Restarono così, ansimanti, sudati, ancora uniti. Aisha, esausta, si rialzò a stento e si sedette a cavalcioni su di lui tenendolo ancora dentro, il cazzo molle ma ancora sepolto nella figa colma di sborra. Lo baciò dolcemente sulle labbra, le lingue pigre, e gli sussurrò contro la bocca:
«Voglio rivederti domani notte.
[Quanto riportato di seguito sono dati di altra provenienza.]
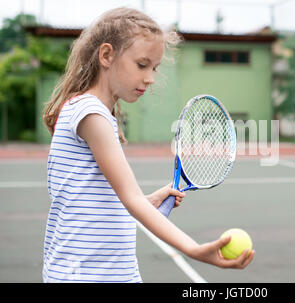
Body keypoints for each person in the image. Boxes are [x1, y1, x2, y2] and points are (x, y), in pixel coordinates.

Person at [41, 7, 255, 283]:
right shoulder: (91, 114)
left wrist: (150, 202)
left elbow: (106, 202)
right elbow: (130, 200)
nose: (150, 78)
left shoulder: (88, 111)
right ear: (106, 56)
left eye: (154, 68)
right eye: (142, 65)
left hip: (110, 273)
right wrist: (194, 249)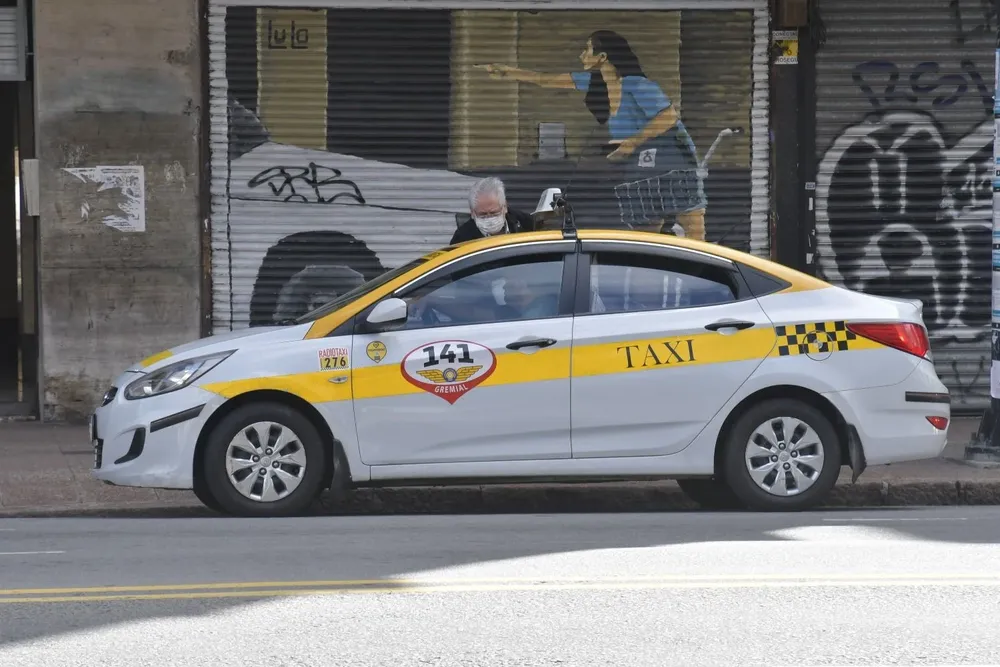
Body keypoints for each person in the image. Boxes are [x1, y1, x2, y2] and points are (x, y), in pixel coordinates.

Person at [478, 30, 707, 241]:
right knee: (644, 235)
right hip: (640, 170)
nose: (581, 55)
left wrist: (632, 142)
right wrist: (509, 72)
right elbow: (546, 79)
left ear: (603, 56)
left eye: (587, 49)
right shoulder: (596, 83)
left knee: (692, 229)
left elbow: (668, 116)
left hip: (674, 163)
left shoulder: (637, 85)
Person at [451, 176, 536, 245]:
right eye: (483, 214)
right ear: (472, 213)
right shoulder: (462, 238)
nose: (489, 219)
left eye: (494, 213)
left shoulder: (526, 224)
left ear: (505, 207)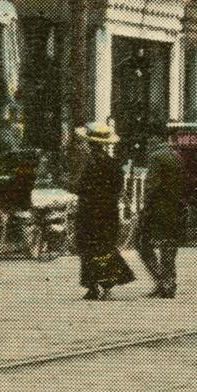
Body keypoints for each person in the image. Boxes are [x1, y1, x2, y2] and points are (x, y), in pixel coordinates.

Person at [72, 122, 133, 300]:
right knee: (105, 246)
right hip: (108, 212)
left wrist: (72, 186)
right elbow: (119, 188)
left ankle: (92, 286)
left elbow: (81, 187)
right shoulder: (114, 165)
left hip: (89, 212)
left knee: (87, 247)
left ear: (91, 144)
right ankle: (107, 286)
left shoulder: (89, 165)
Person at [137, 136, 184, 297]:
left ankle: (161, 282)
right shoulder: (176, 156)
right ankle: (169, 284)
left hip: (157, 210)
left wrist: (145, 208)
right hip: (174, 209)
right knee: (168, 247)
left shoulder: (156, 157)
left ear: (152, 142)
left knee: (142, 243)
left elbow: (152, 186)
Stessa villa. Stesso divano. Voglio che mi riempi di nuovo.»
Si rivestirono lentamente, le mani che ancora si toccavano, le dita che scambiavano numeri sul telefono. Promesse basse, sudate, di altri incontri proibiti, di notti rubate, di cazzi bianchi in buchi neri. Uscirono nella notte salmastra, i capelli scompigliati, l’odore di sesso che li seguiva come un alone. Marco le diede un’ultima strizzata al culo prima che lei salisse in auto.
L’ultimo sapore che le restò sulle labbra fu quello della sua sborra mischiata al suo fiato, e lei leccò i denti pensando già a come gliela avrebbe risucchiata tutta la sera dopo finché non gliene fosse rimasta neanche una goccia da spargere sul suo culo nero.